§ **What to work on**: According to the text on the Diocese of Hong Kong and Macao, into how many new dioceses was the diocese split in 1998?

§ **Given text**:
===============

= Diocese of Hong Kong and Macao =

Former extra-provincial diocese of the Anglican Church (1951–1998)

The Diocese of Hong Kong and Macao (港澳教區) was an extra-provincial diocese in the Anglican Communion serving Hong Kong and Macau. It existed from 1951 until 1998, when it was reorganized as an autonomous Anglican church, the Hong Kong Sheng Kung Hui.

==History==
The diocese was a remnant of the older Anglican Diocese of Victoria, China's autonomous Anglican church. The Chung Hua Sheng Kung Hui was effectively abolished in 1949 during the Chinese Communist Revolution due to the formation of the Three-Self Patriotic Movement. Anglicans in Hong Kong and Macau reorganized the diocese, which was essentially extra-provincial under the Archbishop of Canterbury. The diocese was abolished in 1998 upon the formation of the Hong Kong Sheng Kung Hui as a province of the Anglican Communion in its own right. It was split into four new dioceses: three in Hong Kong and a missionary area covering Macao.

==Bishops==
- Ronald Hall
  - Andrew Tsu (assistant)
- Gilbert Baker
  - Luke Cheung Wing Ngok (assistant)
- Peter Kwong
===Cheung Wing Ngok===

Luke Cheung Wing Ngok (; 28 January 1916 – 8 January 1979) was an Anglican bishop who served as assistant bishop in the Diocese of Hong Kong and Macau, 1978-1979. Having served as Archdeacon of Hong Kong and Vicar of St Stephen's Church for three decades, Cheung was consecrated a bishop on 13 June 1978 at St John's Cathedral (Hong Kong), but only served for a few months, before he died of cancer in January 1979.

===============

§ **Data listing**:
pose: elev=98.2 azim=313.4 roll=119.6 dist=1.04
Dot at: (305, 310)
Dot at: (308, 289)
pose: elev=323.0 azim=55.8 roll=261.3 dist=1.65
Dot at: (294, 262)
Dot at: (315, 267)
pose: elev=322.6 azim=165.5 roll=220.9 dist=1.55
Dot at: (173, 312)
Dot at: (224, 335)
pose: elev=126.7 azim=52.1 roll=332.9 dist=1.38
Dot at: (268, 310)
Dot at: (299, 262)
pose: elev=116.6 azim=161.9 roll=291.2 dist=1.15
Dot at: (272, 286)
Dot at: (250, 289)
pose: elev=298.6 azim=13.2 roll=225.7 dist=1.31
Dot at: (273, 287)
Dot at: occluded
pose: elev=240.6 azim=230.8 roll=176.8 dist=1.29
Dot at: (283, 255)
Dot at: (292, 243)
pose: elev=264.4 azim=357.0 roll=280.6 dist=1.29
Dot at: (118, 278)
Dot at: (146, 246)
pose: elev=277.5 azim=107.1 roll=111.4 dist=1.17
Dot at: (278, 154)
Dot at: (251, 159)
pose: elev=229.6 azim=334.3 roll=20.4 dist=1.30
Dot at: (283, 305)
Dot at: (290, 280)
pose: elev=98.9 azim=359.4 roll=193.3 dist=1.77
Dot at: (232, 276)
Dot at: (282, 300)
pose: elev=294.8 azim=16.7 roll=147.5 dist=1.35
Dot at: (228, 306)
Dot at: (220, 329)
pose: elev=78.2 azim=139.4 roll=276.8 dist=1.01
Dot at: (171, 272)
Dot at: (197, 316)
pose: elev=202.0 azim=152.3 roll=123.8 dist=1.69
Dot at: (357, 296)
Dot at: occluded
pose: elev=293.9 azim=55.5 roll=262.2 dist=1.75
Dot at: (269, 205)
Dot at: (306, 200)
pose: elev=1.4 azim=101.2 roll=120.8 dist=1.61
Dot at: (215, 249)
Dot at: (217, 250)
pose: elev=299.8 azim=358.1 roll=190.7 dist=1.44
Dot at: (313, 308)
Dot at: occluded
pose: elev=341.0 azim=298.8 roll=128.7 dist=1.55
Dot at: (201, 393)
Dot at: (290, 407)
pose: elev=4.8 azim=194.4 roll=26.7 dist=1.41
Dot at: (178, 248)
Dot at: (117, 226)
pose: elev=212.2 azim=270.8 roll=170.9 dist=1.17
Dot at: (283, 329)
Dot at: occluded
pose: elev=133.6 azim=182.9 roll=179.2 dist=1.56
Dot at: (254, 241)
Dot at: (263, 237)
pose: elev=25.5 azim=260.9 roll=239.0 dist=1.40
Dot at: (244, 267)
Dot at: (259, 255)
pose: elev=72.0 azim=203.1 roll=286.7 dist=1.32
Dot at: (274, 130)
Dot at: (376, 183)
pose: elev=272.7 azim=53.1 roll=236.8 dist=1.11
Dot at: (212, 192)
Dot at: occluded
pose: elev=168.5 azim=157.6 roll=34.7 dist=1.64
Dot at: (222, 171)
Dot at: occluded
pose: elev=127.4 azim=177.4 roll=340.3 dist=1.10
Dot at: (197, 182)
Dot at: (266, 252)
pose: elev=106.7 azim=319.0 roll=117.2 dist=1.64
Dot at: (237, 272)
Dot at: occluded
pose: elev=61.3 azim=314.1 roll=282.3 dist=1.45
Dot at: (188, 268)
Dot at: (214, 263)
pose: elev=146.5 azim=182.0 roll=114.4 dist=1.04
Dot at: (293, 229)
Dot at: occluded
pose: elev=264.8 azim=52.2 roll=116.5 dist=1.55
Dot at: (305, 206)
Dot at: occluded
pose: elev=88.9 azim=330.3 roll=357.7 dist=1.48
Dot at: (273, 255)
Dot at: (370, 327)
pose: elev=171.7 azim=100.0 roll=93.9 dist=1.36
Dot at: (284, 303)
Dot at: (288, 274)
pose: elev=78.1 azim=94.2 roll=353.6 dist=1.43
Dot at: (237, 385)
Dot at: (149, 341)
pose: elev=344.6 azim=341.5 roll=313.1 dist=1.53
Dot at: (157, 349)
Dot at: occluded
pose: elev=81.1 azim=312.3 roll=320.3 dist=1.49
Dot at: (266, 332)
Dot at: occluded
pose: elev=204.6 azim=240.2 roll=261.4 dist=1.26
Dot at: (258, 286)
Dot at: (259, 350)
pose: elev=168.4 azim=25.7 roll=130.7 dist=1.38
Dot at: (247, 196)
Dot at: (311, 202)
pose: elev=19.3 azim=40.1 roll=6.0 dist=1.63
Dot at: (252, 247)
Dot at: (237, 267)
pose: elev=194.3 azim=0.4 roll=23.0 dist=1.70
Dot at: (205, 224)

===============

§ **Result of this exercise**: Four: three in Hong Kong and a missionary area covering Macao.